-- What is being asked --
Tally the lines in the rows below that contain the string "Never", with case counting. How many are there? Reply with the number only.

-- Material to process --
═══
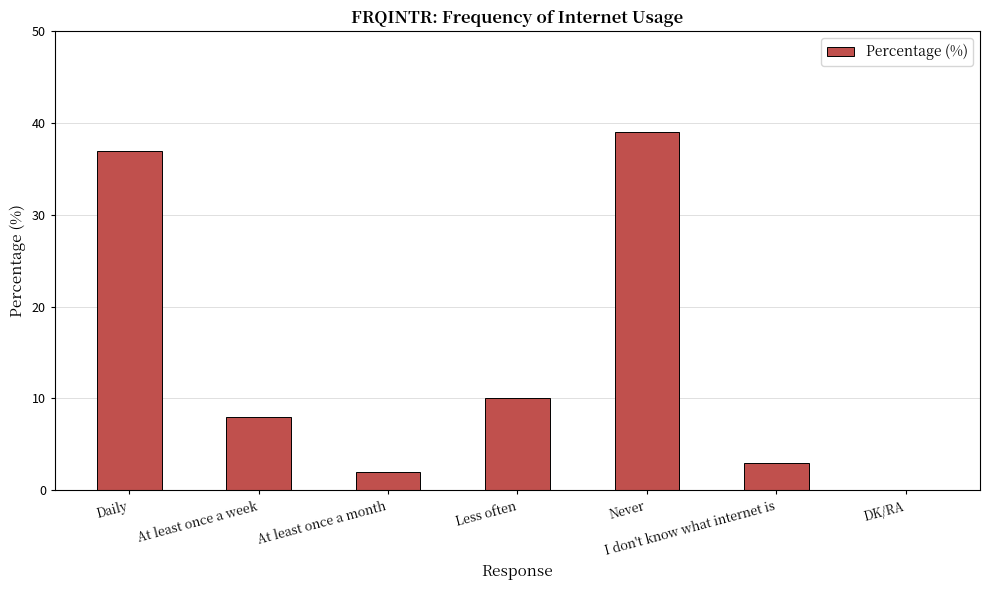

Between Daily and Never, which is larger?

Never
═══
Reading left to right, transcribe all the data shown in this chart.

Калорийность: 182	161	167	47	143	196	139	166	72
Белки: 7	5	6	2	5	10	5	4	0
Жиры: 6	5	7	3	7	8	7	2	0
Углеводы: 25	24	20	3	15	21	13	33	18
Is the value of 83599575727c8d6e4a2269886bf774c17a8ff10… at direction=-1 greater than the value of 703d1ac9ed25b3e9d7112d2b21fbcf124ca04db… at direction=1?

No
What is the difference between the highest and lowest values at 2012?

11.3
═══
-- Solution --
2